- ASSIGNMENT -
Send back all of the records, each one exactly as written.

- RECORD SET -
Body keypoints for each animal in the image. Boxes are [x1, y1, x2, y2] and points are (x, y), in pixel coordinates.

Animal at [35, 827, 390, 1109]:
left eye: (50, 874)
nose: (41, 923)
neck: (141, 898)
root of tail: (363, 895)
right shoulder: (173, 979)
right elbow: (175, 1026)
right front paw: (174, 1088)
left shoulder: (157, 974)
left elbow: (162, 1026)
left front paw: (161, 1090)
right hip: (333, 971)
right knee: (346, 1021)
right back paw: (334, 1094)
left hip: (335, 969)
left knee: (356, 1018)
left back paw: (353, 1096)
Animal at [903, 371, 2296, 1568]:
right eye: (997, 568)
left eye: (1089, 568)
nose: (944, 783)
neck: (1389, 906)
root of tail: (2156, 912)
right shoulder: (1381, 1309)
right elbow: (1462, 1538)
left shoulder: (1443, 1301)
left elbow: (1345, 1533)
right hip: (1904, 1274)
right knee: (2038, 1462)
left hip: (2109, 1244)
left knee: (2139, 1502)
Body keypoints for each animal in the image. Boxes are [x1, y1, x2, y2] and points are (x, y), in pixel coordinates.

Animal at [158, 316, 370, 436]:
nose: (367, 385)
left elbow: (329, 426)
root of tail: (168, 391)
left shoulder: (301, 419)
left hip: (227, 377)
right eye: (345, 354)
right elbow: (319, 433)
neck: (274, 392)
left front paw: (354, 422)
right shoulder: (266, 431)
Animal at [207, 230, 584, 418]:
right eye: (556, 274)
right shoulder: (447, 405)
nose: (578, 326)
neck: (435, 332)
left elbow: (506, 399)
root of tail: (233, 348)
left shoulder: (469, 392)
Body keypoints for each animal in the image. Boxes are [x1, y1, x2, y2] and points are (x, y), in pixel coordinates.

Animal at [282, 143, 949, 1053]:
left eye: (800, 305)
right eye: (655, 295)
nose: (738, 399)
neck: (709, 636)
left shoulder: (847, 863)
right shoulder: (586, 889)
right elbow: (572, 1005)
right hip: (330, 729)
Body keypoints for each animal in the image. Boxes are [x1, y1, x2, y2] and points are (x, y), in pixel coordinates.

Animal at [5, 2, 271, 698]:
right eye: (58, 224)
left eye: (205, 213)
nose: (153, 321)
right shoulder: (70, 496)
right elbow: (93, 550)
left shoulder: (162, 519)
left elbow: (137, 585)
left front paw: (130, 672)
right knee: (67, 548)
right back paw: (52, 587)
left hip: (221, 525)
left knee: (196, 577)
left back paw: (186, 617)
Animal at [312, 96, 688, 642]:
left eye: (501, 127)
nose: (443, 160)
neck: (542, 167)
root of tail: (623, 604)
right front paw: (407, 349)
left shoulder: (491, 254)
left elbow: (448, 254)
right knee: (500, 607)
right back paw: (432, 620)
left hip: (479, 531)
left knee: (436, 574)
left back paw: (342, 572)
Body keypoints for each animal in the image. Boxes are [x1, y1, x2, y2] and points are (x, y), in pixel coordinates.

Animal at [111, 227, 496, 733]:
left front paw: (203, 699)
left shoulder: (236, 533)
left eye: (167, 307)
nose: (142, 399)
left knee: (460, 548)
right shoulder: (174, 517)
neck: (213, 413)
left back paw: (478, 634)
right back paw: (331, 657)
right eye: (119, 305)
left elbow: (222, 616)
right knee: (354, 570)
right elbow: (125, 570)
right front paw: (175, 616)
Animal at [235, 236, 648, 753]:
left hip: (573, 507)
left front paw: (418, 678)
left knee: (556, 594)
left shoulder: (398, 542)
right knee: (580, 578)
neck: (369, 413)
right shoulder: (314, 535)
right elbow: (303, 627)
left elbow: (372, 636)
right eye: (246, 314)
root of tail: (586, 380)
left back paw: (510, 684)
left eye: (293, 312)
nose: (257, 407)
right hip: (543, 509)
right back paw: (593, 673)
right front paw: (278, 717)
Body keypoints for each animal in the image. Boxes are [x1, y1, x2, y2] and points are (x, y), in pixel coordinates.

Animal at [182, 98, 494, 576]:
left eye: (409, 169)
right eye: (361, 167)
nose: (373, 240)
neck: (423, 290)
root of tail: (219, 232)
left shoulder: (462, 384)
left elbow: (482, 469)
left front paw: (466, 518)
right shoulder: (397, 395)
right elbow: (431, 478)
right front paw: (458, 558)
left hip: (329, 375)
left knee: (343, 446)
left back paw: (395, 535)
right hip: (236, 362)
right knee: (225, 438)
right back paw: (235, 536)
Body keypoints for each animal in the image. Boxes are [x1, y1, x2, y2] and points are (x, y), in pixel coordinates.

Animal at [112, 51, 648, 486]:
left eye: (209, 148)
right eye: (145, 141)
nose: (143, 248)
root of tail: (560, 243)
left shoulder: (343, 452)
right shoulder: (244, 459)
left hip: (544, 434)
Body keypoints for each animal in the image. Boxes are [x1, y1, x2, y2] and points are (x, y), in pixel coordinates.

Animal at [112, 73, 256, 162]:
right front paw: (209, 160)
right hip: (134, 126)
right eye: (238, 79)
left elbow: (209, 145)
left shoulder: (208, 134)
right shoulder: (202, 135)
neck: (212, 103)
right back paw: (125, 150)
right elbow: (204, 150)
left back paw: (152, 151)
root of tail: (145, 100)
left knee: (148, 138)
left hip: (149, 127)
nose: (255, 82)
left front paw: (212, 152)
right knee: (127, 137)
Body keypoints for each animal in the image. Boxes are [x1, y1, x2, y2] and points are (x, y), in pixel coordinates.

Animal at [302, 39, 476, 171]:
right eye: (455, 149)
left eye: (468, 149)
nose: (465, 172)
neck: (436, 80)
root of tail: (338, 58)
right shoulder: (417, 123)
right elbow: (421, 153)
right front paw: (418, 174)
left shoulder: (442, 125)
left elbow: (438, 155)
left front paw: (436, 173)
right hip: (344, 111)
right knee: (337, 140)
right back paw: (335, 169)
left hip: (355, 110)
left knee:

- SOLUTION TO THE PROBLEM -
Body keypoints for each animal in the image. Boxes are [x1, y1, x2, y2] and points are (x, y), in pixel coordinates.

Animal at [35, 827, 390, 1109]:
left eye: (50, 874)
nose: (41, 923)
neck: (141, 898)
root of tail: (363, 895)
right shoulder: (173, 979)
right elbow: (175, 1026)
right front paw: (174, 1088)
left shoulder: (157, 974)
left elbow: (162, 1026)
left front paw: (161, 1090)
right hip: (333, 971)
right knee: (346, 1021)
right back paw: (334, 1094)
left hip: (335, 969)
left knee: (356, 1018)
left back paw: (353, 1096)
Animal at [903, 371, 2296, 1568]:
right eye: (997, 568)
left eye: (1089, 568)
nose: (944, 783)
neck: (1389, 906)
root of tail: (2156, 912)
right shoulder: (1381, 1309)
right elbow: (1462, 1538)
left shoulder: (1443, 1301)
left elbow: (1345, 1533)
right hip: (1904, 1274)
right knee: (2038, 1462)
left hip: (2109, 1244)
left knee: (2139, 1502)
Body keypoints for each animal in the image. Boxes are [x1, y1, x2, y2] and points are (x, y), in pixel coordinates.

Animal at [158, 316, 370, 436]:
nose: (367, 385)
left elbow: (329, 426)
root of tail: (168, 391)
left shoulder: (301, 419)
left hip: (227, 377)
right eye: (345, 354)
right elbow: (319, 433)
neck: (274, 392)
left front paw: (354, 422)
right shoulder: (266, 431)
Animal at [207, 230, 584, 418]:
right eye: (556, 274)
right shoulder: (447, 405)
nose: (578, 326)
neck: (435, 332)
left elbow: (506, 399)
root of tail: (233, 348)
left shoulder: (469, 392)
Body keypoints for each animal in the image. Boxes are [x1, y1, x2, y2] and points are (x, y), in pixel coordinates.

Animal at [282, 143, 949, 1053]:
left eye: (800, 305)
right eye: (655, 295)
nose: (738, 399)
neck: (709, 636)
left shoulder: (847, 863)
right shoulder: (586, 889)
right elbow: (572, 1005)
right hip: (330, 729)
Body keypoints for each animal in the image. Boxes are [x1, y1, x2, y2] and points are (x, y), in pixel coordinates.

Animal at [5, 2, 271, 698]:
right eye: (58, 224)
left eye: (205, 213)
nose: (153, 321)
right shoulder: (70, 496)
right elbow: (93, 550)
left shoulder: (162, 519)
left elbow: (137, 585)
left front paw: (130, 672)
right knee: (67, 548)
right back paw: (52, 587)
left hip: (221, 525)
left knee: (196, 577)
left back paw: (186, 617)
Animal at [312, 96, 688, 642]:
left eye: (501, 127)
nose: (443, 160)
neck: (542, 167)
root of tail: (623, 604)
right front paw: (407, 349)
left shoulder: (491, 254)
left elbow: (448, 254)
right knee: (500, 607)
right back paw: (432, 620)
left hip: (479, 531)
left knee: (436, 574)
left back paw: (342, 572)
Body keypoints for each animal in the image. Boxes are [x1, y1, x2, y2] and points are (x, y), in pixel coordinates.

Animal at [111, 227, 496, 733]:
left front paw: (203, 699)
left shoulder: (236, 533)
left eye: (167, 307)
nose: (142, 399)
left knee: (460, 548)
right shoulder: (174, 517)
neck: (213, 413)
left back paw: (478, 634)
right back paw: (331, 657)
right eye: (119, 305)
left elbow: (222, 616)
right knee: (354, 570)
right elbow: (125, 570)
right front paw: (175, 616)
Animal at [235, 236, 648, 753]:
left hip: (573, 507)
left front paw: (418, 678)
left knee: (556, 594)
left shoulder: (398, 542)
right knee: (580, 578)
neck: (369, 413)
right shoulder: (314, 535)
right elbow: (303, 627)
left elbow: (372, 636)
right eye: (246, 314)
root of tail: (586, 380)
left back paw: (510, 684)
left eye: (293, 312)
nose: (257, 407)
right hip: (543, 509)
right back paw: (593, 673)
right front paw: (278, 717)
Body keypoints for each animal in the image. Boxes are [x1, y1, x2, y2] and points are (x, y), in pixel coordinates.

Animal at [182, 98, 494, 576]:
left eye: (409, 169)
right eye: (361, 167)
nose: (373, 240)
neck: (423, 290)
root of tail: (219, 232)
left shoulder: (462, 384)
left elbow: (482, 469)
left front paw: (466, 518)
right shoulder: (397, 395)
right elbow: (431, 478)
right front paw: (458, 558)
left hip: (329, 375)
left knee: (343, 446)
left back paw: (395, 535)
right hip: (236, 362)
right knee: (225, 438)
right back paw: (235, 536)
Body keypoints for each animal in the image. Boxes are [x1, y1, x2, y2] and points are (x, y), in pixel coordinates.

Animal at [112, 51, 648, 486]:
left eye: (209, 148)
right eye: (145, 141)
nose: (143, 248)
root of tail: (560, 243)
left shoulder: (343, 452)
right shoulder: (244, 459)
left hip: (544, 434)
Body keypoints for each animal in the image. Boxes are [x1, y1, x2, y2] and points are (x, y), in pixel coordinates.

Animal at [112, 73, 256, 162]:
right front paw: (209, 160)
right hip: (134, 126)
right eye: (238, 79)
left elbow: (209, 145)
left shoulder: (208, 134)
right shoulder: (202, 135)
neck: (212, 103)
right back paw: (125, 150)
right elbow: (204, 150)
left back paw: (152, 151)
root of tail: (145, 100)
left knee: (148, 138)
left hip: (149, 127)
nose: (255, 82)
left front paw: (212, 152)
right knee: (127, 137)
Body keypoints for each animal in the image. Boxes are [x1, y1, x2, y2] and points are (x, y), in pixel coordinates.

Animal at [302, 39, 476, 171]:
right eye: (455, 149)
left eye: (468, 149)
nose: (465, 172)
neck: (436, 80)
root of tail: (338, 58)
right shoulder: (417, 123)
right elbow: (421, 153)
right front paw: (418, 174)
left shoulder: (442, 125)
left elbow: (438, 155)
left front paw: (436, 173)
right hip: (344, 111)
right knee: (337, 140)
right back paw: (335, 169)
left hip: (355, 110)
left knee:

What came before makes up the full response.